When Shepherd was young, his father, an only child raised by a single mother and grandparents, served in the Air Force. So on top of the foundation of good manners and the golden rule that made Shepherd the young man he is today, military-style discipline sharpened his edges.
“I feel like I matured a lot earlier than most people,” Shepherd said. “They taught me the dos and don’ts and pretty much let me figure out things on my own from there.”
There was one significant exception to Shepherd’s self discovery. A few days before he left for college, RoShunda gave him a few final words of wisdom, a challenge, really — Do something nice for somebody at least two times a month.

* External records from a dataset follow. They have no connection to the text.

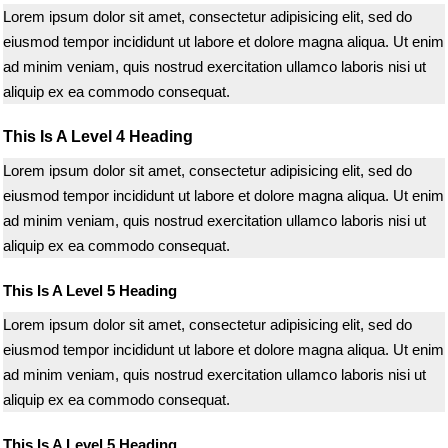
Lorem ipsum dolor sit amet, consectetur adipisicing elit, sed do
eiusmod tempor incididunt ut labore et dolore magna aliqua. Ut enim
ad minim veniam, quis nostrud exercitation ullamco laboris nisi ut
aliquip ex ea commodo consequat.
This Is A Level 4 Heading
Lorem ipsum dolor sit amet, consectetur adipisicing elit, sed do
eiusmod tempor incididunt ut labore et dolore magna aliqua. Ut enim
ad minim veniam, quis nostrud exercitation ullamco laboris nisi ut
aliquip ex ea commodo consequat.
This Is A Level 5 Heading
Lorem ipsum dolor sit amet, consectetur adipisicing elit, sed do
eiusmod tempor incididunt ut labore et dolore magna aliqua. Ut enim
ad minim veniam, quis nostrud exercitation ullamco laboris nisi ut
aliquip ex ea commodo consequat.
This Is A Level 5 Heading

“I’ve always told him, ‘It never costs you anything to be nice to somebody, to smile, to speak, to just say hello,’” RoShunda said. “And you never know what it could do for that person.’”
While his mother’s challenge inspired Shepherd to reach local children, including his “Little Brother” Christopher with whom he has become close while serving as a “Big” in the Douglas County-based Big Brothers Big Sisters program, it also spread to other less fortunate families and children in Lawrence and even teammates Tre’ Parmalee, Tony Pierson and others in the weeks that followed his switch from wide receiver to cornerback.
“That was a hard pill to swallow,” Jonathan said. “He wasn’t happy at first. Those guys were essentially taking his job. But if they wanted to learn and take any kind of knowledge that he had, he was doing it.”
The reason for all of Shepherd’s unselfish actions is simple and the same.
“It’s pretty important to me, just knowing that I have the opportunity to impact someone else’s life,” he said.
‘He’s a good kid’
That thought, that feeling, has been the driving force behind all that Shepherd has done throughout most of his life. Give back when you can. Be respectful of others. Don’t showboat. Good sportsmanship. Pay attention. Yes ma’am, no ma’am. Please and thank you. His parents never had to worry about any of that.
“People always want to ask, ‘What did you do,’” Jonathan said. “But, for the most part, man, God gave it to him. He came out like that.”
Added RoShunda: “He’s a good kid. I couldn’t have asked for anything better. And it makes me feel good to know that he was listening, he took note and he’s following through.”
As a child, all Shepherd dreamed of being was the next LaDainian Tomlinson or Terrell Davis. He was a running back then, and he thought following in the footsteps of those former NFL greats was possible. Now, thanks to his ever-improving skills, huge heart and approach to life, it’s Shepherd that others aspire to be.
“I am very proud of him,” Jonathan said. “But more than anything I’m just proud that I didn’t screw it up. You would have to be a really, really bad parent to mess him up.”